On the afternoon of 20 May 2019, airborne and ground-based radars observed a tornadic supercell as it tracked northeastward out of Texas into southwestern Oklahoma as a part of the Targeted Observations by Radars and Unmanned Aircraft Systems of Supercells (TORUS) experiment. The NOAA P-3 with its forward and aft-angled X-band Tail Doppler Radars (TDRs) arrived on station at 2024 UTC and began executing dual-Doppler flight legs ahead of the storm as it passed north of Paducah, TX. The supercell initially produced several brief, weak tornadoes after 2024, followed by an EF-2 tornado from 2212-2229 UTC that did damage in N/NW Mangum, OK. The X-band NSSL NOXP mobile radar provided valuable collocated observations of the storm enabling more accurate, close-range triple-Doppler supercell analyses spanning five volumes from 2142 UTC through tornadogenesis time. By 2330 UTC, the P-3 had completed 20 dual-Doppler legs – one every ~5-10 min – yielding 3 hours of dual- and triple-Doppler radar observations.
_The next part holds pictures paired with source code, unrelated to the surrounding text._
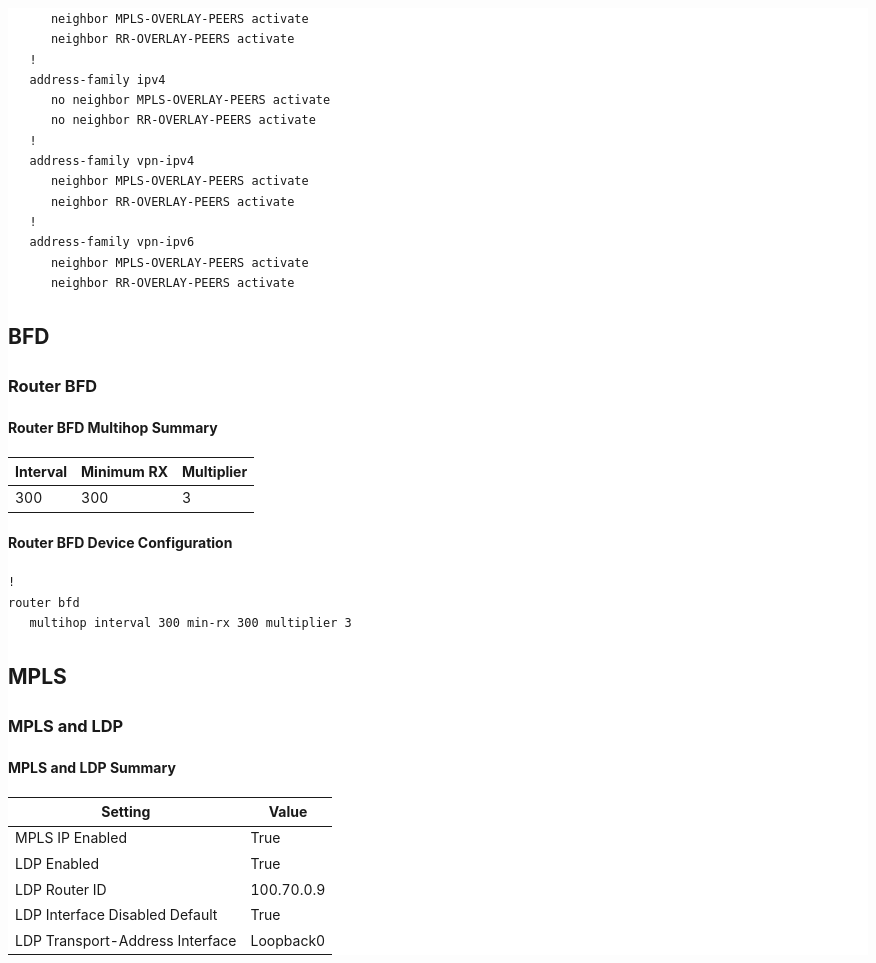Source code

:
 ```eos
      neighbor MPLS-OVERLAY-PEERS activate
      neighbor RR-OVERLAY-PEERS activate
   !
   address-family ipv4
      no neighbor MPLS-OVERLAY-PEERS activate
      no neighbor RR-OVERLAY-PEERS activate
   !
   address-family vpn-ipv4
      neighbor MPLS-OVERLAY-PEERS activate
      neighbor RR-OVERLAY-PEERS activate
   !
   address-family vpn-ipv6
      neighbor MPLS-OVERLAY-PEERS activate
      neighbor RR-OVERLAY-PEERS activate
```

## BFD

### Router BFD

#### Router BFD Multihop Summary

| Interval | Minimum RX | Multiplier |
| -------- | ---------- | ---------- |
| 300 | 300 | 3 |

#### Router BFD Device Configuration

```eos
!
router bfd
   multihop interval 300 min-rx 300 multiplier 3
```

## MPLS

### MPLS and LDP

#### MPLS and LDP Summary

| Setting | Value |
| -------- | ---- |
| MPLS IP Enabled | True |
| LDP Enabled | True |
| LDP Router ID | 100.70.0.9 |
| LDP Interface Disabled Default | True |
| LDP Transport-Address Interface | Loopback0 |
This study documents the structural and kinematic evolution of the 20 May supercell through multiple rounds of tornadogenesis, employing the time-spaced multi-Doppler analyses aided by observations from mobile and fixed mesonets, soundings, and profilers. Key highlights include the 3-D radar analyses spanning almost 2 hours prior to the EF-2 tornado and documentation of the pre-tornadogenesis, tornado-cyclone maintenance, and tornado-cyclone decay phases. Particular attention is paid to the identification and characterization of the evolving kinematic storm-scale features, including: (a) the rear-flank gust front, rear-flank internal surge, left-forward flank, and forward flank convergence boundaries; (b) streamwise vorticity currents and left-flank vertical vorticity sheets; and (c) general main updraft and downdraft characteristics (e.g., magnitude, width). Initial results indicate that the main updraft exceeded 80 m s−1 at multiple analysis times, in line with the theoretical max of ~ 87 m s−1 given the MLCAPE of 3787 J kg−1 observed in the 2143 UTC NSSL far-field sounding. Backward trajectories computed from the Diabatic Lagrangian Analysis method will assist in identifying inflow source regions, while asymptotic contraction analysis will help assess the potential locations of surface-based internal, frontogenetically forced baroclinic boundaries.